After working with its partners within the Providentia precursor project to reach the milestone sensor data from the highway in real-time, fortiss is now in a position to offer a complete representation – or digital twin - of the actual traffic environment. The results of the first three years of research clearly illustrate that in principle, the digital twin is a viable tool in traffic situations.

The follow-up project Providentia++ is now focused on significantly fine-tuning the digital highway twin, but most of all making it more robust. Because it can deliver targeted information that vehicles are unable to capture with their own sensors, the digital twin developed by the project team will play a crucial role in future assistance systems. 

fortiss: making the digital twin more reliable

And it’s precisely at this central point where fortiss comes into play.
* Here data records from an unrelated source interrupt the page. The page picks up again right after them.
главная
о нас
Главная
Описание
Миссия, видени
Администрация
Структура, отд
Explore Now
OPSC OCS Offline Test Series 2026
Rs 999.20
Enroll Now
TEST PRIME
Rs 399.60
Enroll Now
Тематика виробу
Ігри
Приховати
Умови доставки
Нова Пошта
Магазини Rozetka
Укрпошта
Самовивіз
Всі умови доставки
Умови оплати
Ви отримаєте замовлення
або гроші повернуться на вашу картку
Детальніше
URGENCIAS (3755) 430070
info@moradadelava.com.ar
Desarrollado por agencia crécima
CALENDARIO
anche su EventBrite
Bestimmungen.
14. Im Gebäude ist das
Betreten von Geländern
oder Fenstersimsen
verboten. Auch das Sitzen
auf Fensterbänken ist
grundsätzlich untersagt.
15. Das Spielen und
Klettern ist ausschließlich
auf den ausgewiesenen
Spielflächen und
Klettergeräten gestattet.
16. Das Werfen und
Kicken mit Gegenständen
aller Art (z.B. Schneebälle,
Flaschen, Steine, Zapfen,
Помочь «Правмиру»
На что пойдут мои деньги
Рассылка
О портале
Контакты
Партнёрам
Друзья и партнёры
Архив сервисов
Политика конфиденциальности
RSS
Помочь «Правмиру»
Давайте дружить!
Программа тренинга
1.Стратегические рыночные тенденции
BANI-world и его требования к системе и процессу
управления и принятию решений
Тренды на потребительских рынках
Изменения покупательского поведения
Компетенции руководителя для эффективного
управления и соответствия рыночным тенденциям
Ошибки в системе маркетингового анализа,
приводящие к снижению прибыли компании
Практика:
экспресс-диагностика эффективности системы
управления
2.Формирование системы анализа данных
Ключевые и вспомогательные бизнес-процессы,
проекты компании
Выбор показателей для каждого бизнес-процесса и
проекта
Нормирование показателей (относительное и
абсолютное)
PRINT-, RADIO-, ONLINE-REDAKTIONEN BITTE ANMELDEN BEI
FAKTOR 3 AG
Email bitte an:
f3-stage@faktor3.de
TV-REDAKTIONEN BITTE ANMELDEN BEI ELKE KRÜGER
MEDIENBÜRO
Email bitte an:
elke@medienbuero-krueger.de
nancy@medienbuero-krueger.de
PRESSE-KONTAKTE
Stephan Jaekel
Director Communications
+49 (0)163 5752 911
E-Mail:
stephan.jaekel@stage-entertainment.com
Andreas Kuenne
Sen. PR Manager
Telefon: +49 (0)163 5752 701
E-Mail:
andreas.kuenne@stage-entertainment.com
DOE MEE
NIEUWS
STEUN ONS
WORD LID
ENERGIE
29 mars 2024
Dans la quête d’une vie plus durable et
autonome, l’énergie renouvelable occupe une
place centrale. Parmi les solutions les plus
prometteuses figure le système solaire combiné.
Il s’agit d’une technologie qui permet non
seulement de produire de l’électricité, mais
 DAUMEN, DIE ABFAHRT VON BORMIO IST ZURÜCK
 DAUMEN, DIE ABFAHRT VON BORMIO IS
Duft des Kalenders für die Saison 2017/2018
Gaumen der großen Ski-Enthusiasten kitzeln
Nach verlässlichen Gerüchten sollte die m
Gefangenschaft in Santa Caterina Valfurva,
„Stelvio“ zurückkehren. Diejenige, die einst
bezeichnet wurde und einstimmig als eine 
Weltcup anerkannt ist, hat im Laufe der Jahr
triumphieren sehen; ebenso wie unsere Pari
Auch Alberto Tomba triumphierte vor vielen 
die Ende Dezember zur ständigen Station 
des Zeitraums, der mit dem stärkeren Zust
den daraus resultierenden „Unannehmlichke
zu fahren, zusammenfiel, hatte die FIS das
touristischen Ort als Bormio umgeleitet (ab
After leading the consortium project from 2017 till the end of 2019, the Research Institute of the Free State of Bavaria is now contributing significantly to making the digital twin as reliable as possible. fortiss scientist Annkathrin Krämmer is thus switching her focus to ensuring that the system provides solid results and predictions even in poor visibility conditions, such as at night, or in challenging traffic situations. Three issues in particular are at the forefront here:  merging the data, including tracking, movement predictions and development of a real-time platform. In order to determine the current performance of the system for tracking vehicles on the road, the German Aerospace Center (DLR) is enhancing it with data from the air (see the article below A birds-eye view: more precision for the digital twin). The goal is to establish a ground truth that serves as a basis for all further developments.

An extensive evaluation based on this data has already demonstrated that the Providentia system is highly precise and detects vehicles. The goal now is to provide additional robustness, thus allowing this capability to be transferred to more complex traffic scenarios. Particularly when there is high vehicle density, the idea is to enable active occultation management, which means vehicles can be precisely tracked even when briefly concealed. A neural network-based movement forecast will make it possible to determine future trajectories with the highest degree of probability.

In order to handle hardware outages, fortiss is relying on a real-time platform tasked with “application migration”, which involves relocating applications to other hardware if the primary hardware fails. fortiss will continue to perfect this approach during 2021 in order to algorithmically improve the fortuna test vehicle and the Providentia system, as well as to develop a demonstrator for real-time applications.

Scientist Annkathrin Krämer supervises the Providentia++ project at fortiss.

Target in 2021: the fortuna test vehicle is to be algorithmically improved.

Radars on the A9 autobahn test field record traffic.